To give everyone an example of what I'm dealing with..
Aside from the pressure I'm feeling to pass my exam for myself, my trainer.. who I genuinely like, is beginning to drive me berserk.
I was home all day on Saturday, using every possible tool to study for the exam.. cram sheets.. notes.. definitions. For hours on end.
A few hours ago.. I got another ominous e-mail from my trainer.. again..general.. not addressed to me, but which said the same gloomy statement..
"All perspective employees must pass the state exam before the end of 2013, or the employment opportunity will not be there".
I KNOW this.. How many times does he have to keep sending me the same dreaded e-mail?
I sent him an e-mail, calm, not emotional. I will not lose my cool at this guy.
"Jay, I'm working extremely hard to pass the test ASAP. As you know, I have an exam apt scheduled for Monday afternoon. You are making me more anxious by continually sending me the same ominous news that I already know".

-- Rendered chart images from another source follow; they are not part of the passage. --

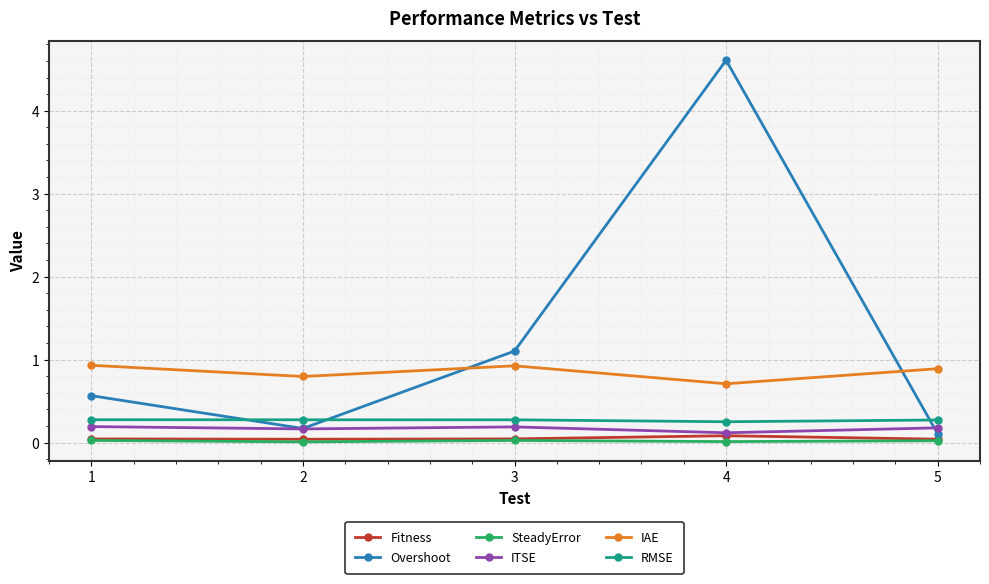

True or false: RMSE has more than 2 points higher than both neighbors.

False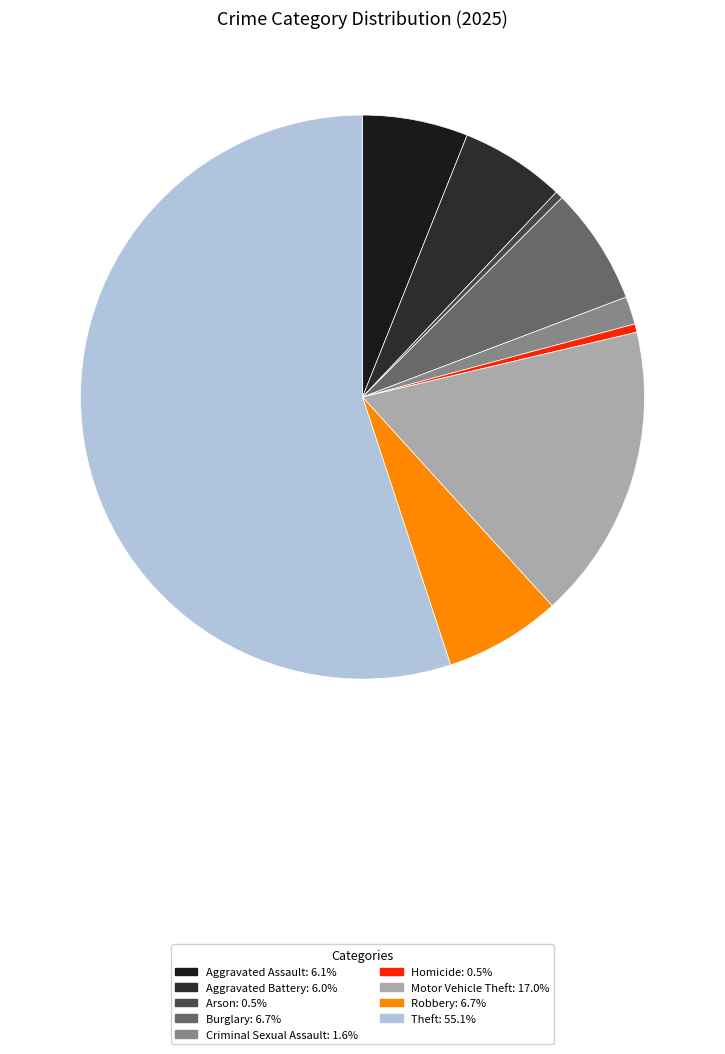

True or false: Theft accounts for 48% of the total.

False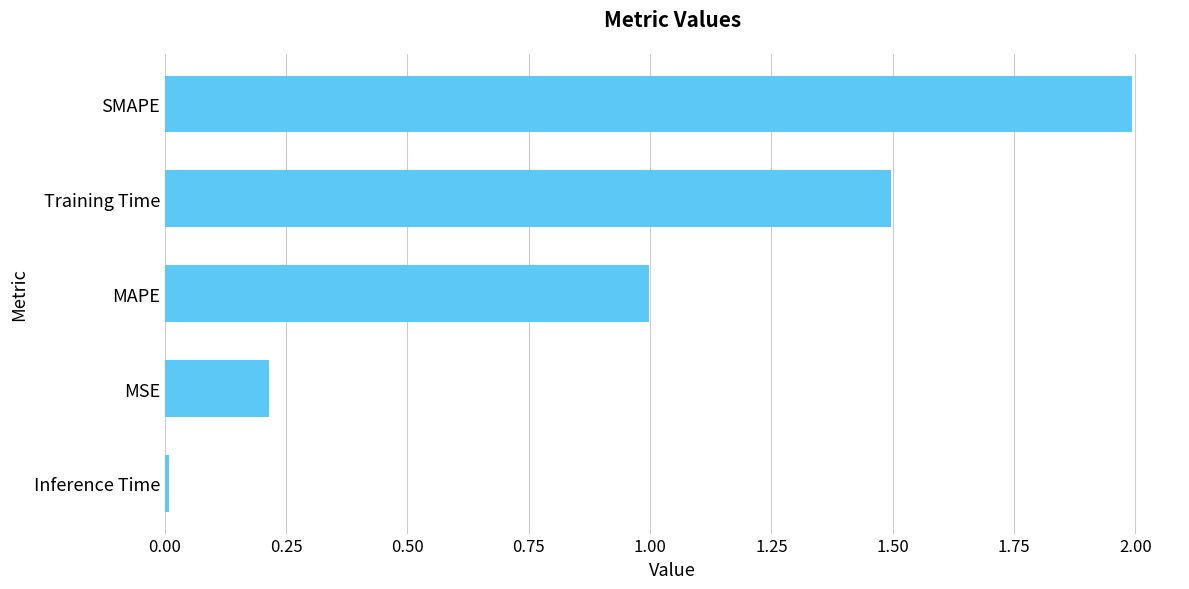

Is it true that the value at Training Time is 1.5?

True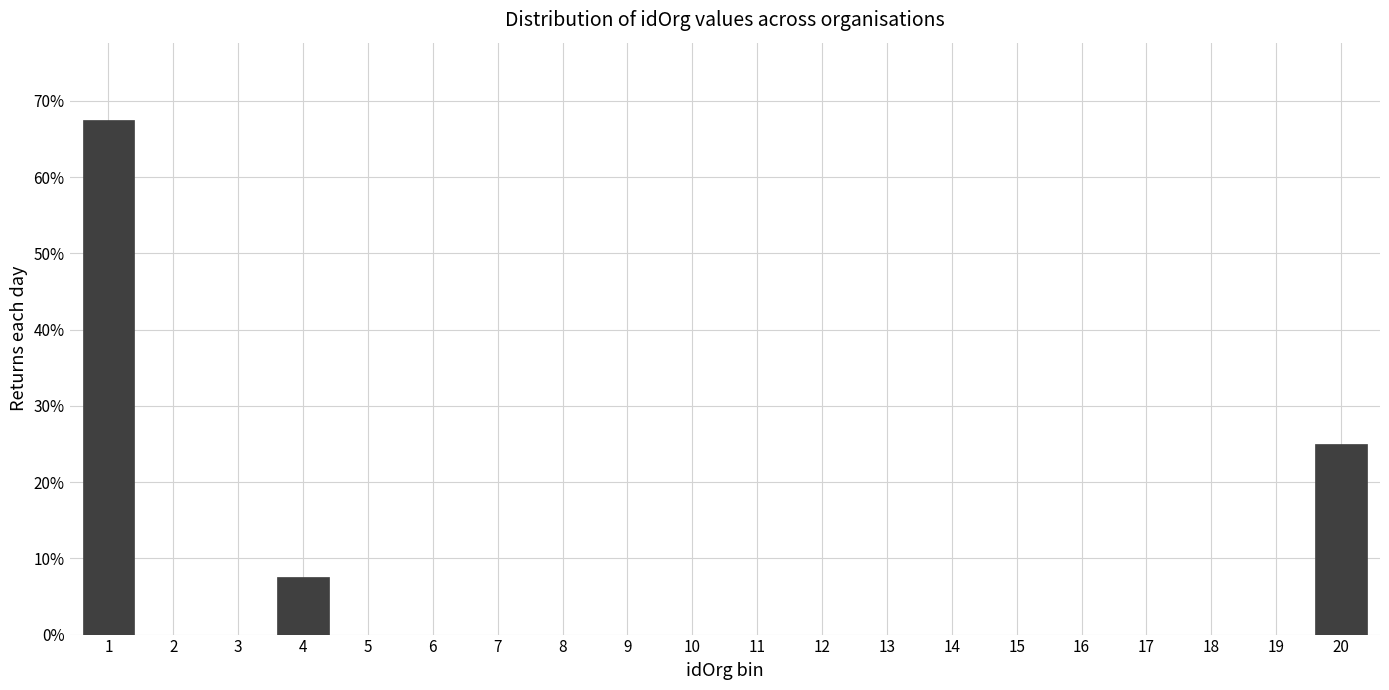

Are the bars horizontal?

No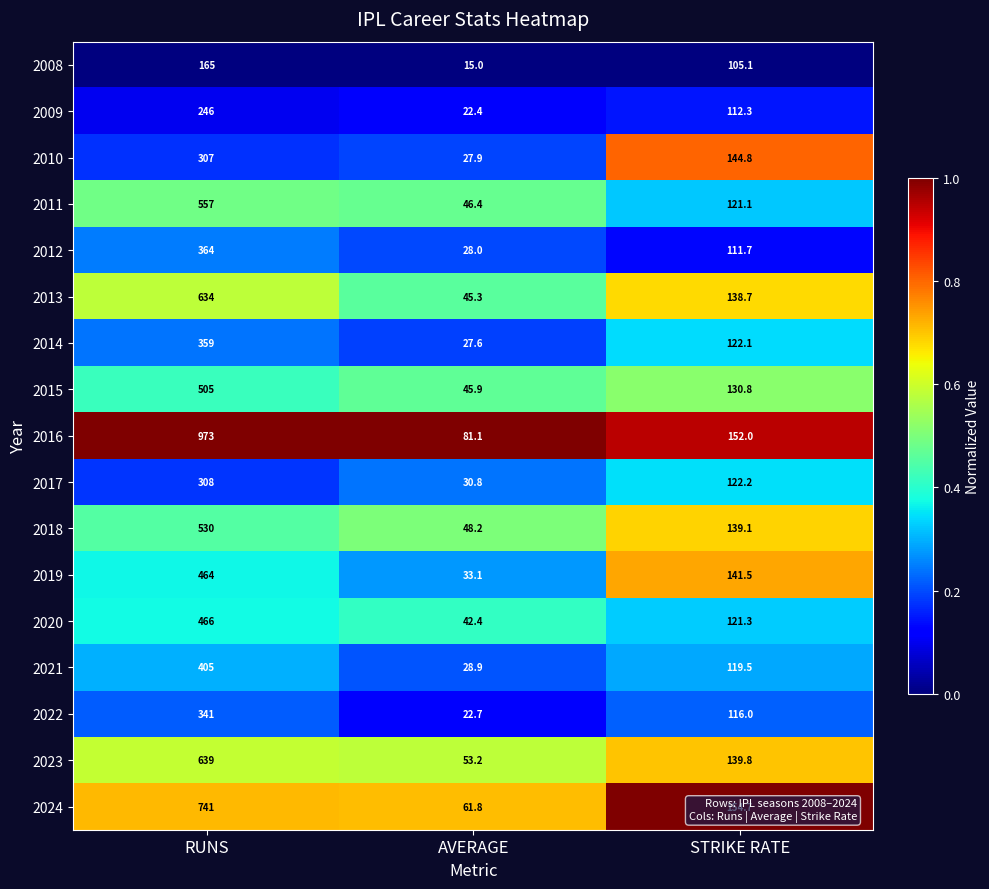

The value of 2024 at STRIKE RATE is 271.0. True or false?

False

Not to mention.. his e-mail title discusses the "proctored final", which I've already passed.
His reply. "Sorry, my bad".
I like Jay. He's an incredibly nice guy, and I appreciate all his help to me.
Part of me, though, is getting very pissed.
Don't first tell me "Most don't pass the state final the first time", and then contradict yourself, like Ed the review guy did.
Don't make me more anxious, less than 48 hours before the exam.. by twisting the vice around my neck further. All I should be worried about now is studying.
My dad had no reaction when I told him what happened. I think his mind is on something else.
My aunt was pissed. Her attitude is how can I work for someone whose twisting the vice around my neck.
I just woke up from a nap. My plan is to work at least some of the night, and then tomorrow. The review guy advised us to do only one hour of brush up the day before the exam, and then chill besides.
I'm having a feeling I shouldn't be having. I know I will be crushed if I don't pass and they boot me, but part of me is so pissed by Jay's constant pressure every night, when he knows how hard I'm working, that I might not feel as bad as I think.
I don't want to sound negative, or self fulfilling prophecy but, my gut.,.
I'm going to get a 69 on Monday, one point short, and get the boot.
I got 69's many times on the way to passing the proctored exam.
I hope I'm wrong, and that I either pass, or if God Forbid I fail again, they give me more time.